------ LISTED ENTRIES ------

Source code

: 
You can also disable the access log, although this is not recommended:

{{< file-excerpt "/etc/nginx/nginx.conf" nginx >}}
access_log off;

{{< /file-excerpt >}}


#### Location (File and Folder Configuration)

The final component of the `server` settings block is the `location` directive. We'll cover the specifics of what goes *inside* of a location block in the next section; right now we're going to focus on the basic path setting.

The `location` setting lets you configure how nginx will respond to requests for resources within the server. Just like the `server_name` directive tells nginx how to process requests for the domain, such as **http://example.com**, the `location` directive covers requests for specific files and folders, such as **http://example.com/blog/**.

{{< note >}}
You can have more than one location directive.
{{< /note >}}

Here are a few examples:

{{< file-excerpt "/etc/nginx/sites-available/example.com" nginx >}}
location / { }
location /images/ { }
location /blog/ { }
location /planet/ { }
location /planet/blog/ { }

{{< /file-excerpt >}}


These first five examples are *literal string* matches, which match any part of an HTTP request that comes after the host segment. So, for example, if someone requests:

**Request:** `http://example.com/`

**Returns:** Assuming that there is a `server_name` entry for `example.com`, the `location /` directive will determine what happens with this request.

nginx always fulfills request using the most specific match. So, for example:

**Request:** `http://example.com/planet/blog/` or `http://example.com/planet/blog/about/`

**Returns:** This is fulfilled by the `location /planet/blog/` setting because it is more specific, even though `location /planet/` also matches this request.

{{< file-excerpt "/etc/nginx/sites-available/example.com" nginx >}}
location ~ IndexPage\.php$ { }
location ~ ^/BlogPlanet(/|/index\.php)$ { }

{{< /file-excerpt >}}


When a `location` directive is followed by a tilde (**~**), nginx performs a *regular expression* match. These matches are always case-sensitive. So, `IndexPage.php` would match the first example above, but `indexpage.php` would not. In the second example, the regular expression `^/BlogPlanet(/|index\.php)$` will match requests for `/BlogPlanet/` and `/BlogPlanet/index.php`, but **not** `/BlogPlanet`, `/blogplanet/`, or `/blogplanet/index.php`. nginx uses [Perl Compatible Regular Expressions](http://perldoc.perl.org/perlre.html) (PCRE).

------

## EXERCISE BRIEF
Please copy out every line of the preceding listing that carries "Returns".

## SOLUTION FOR THIS EXERCISE
**Returns:** Assuming that there is a `server_name` entry for `example.com`, the `location /` directive will determine what happens with this request.
**Returns:** This is fulfilled by the `location /planet/blog/` setting because it is more specific, even though `location /planet/` also matches this request.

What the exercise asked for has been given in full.